The absence of piezoelectricity in silicon can lead to direct electromechanical applications of the mainstream semiconductor material. The integrated electrical control of silicon mechanics can open new perspectives for on-chip actuators. In a new report, Manuel Brinker and a research team in physics, materials, microscopy and hybrid nanostructures in Germany, combined wafer-scale nanoporosity in single-crystalline silicon to synthesize a composite demonstrating macroscopic electrostrain in aqueous electrolytes. The voltage-strain coupling was three-orders of magnitude larger than the best performing ceramics. Brinker et al. traced the electro-actuation to the concerted action of a 100 billion nanopores-per-square-centimeter cross-section and obtained exceptionally small operation voltages (0.4 to 0.9 volts) alongside sustainable and biocompatible base materials for biohybrid materials with promising bioactuator applications.

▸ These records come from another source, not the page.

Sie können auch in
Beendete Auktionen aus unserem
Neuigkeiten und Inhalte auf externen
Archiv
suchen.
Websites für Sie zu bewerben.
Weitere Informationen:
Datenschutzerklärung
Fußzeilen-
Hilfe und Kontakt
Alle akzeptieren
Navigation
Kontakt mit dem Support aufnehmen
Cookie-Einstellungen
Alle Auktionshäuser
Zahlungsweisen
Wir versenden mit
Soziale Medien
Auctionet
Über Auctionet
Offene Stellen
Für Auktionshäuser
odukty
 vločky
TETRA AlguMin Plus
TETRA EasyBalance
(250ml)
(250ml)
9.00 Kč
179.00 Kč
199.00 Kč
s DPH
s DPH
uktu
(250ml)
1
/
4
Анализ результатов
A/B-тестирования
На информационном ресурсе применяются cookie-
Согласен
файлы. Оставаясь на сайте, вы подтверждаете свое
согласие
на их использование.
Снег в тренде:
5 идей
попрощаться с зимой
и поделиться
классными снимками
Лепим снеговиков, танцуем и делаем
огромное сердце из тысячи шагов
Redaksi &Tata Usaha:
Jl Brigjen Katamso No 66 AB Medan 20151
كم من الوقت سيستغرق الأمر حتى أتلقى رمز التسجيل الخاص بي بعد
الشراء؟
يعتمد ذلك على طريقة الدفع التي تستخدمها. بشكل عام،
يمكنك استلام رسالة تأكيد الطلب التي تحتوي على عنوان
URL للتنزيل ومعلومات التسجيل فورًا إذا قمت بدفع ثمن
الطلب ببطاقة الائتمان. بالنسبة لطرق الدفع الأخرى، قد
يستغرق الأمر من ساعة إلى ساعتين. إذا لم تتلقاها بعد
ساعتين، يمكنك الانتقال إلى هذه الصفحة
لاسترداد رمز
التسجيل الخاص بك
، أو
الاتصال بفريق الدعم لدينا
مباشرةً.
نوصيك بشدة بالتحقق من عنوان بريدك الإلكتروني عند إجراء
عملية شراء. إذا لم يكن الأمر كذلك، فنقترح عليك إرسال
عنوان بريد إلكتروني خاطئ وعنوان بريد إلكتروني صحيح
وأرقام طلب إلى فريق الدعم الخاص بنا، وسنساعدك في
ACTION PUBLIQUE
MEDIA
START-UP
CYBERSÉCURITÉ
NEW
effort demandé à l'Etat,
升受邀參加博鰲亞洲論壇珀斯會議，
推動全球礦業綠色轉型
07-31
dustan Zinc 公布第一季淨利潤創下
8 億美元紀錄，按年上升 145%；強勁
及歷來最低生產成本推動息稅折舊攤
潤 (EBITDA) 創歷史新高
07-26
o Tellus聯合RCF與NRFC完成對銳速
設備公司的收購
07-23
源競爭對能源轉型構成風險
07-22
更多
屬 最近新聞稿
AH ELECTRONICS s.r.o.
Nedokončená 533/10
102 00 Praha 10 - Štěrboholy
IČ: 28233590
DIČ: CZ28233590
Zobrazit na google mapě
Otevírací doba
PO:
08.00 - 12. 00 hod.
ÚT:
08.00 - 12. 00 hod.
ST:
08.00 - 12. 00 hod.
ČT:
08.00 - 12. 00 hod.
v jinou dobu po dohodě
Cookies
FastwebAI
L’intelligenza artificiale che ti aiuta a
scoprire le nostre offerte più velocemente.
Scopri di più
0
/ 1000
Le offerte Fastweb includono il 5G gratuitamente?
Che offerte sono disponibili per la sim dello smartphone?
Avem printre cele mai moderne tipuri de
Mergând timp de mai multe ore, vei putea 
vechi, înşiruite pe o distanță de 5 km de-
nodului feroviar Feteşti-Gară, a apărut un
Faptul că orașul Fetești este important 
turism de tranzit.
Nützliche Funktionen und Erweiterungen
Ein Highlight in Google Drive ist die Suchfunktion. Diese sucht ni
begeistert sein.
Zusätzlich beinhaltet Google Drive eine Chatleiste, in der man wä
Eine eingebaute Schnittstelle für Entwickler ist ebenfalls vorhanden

The work is now published on Science Advances.
Developing polymers with embedded electrochemical actuation
Electrochemical changes that occur during the oxidation of the conductive polymer polypyrrole (PPy) can increase or decrease the number of delocalized changes in the polymer backbone. When immersed in an electrolyte, the material is accompanied with reversible counter-ion uptake or expulsion with macroscopic contraction as well as swelling under electrical potential control to make PPy one of the most common materials to develop artificial muscle materials. In this work, Brinker et al. combined the actuator polymer with a three-dimensional (3-D) scaffold structure of nanoporous silicon to design a material for embedded electrochemical actuation. The new construct contained a few light and abundant elemental constituents including hydrogen (H), carbon (C), nitrogen (N), oxygen (O), silicon (Si) and chlorine (Cl).
During the experiment, the team prepared the porous silicon (pSi) membrane using an electrochemical etching process of doped silicon in hydrofluoric acid. The resulting pores were straight and perpendicular on the silicon surface. Using scanning electron microscopy profiles, Brinker et al. observed a homogenous sample thickness. They then filled the porous silicon (pSi) membrane with polypyrrole (PPy) through electropolymerization of pyrrole monomers. Polymer nucleation and partial oxidation of pSi increased the open circuit potential leading to a constant deposition of PPy inside the pores. The highly asymmetrical pores formed a chain-like polymer growth inhibiting the branching of the polymer and leading to lower electrical resistance. The team observed the resulting composite using transmission electron micrographs (TEM) with energy-dispersive X-ray (EDX) spectroscopy signals to indicate homogeneous PPy filling of the random pSi honeycomb structure.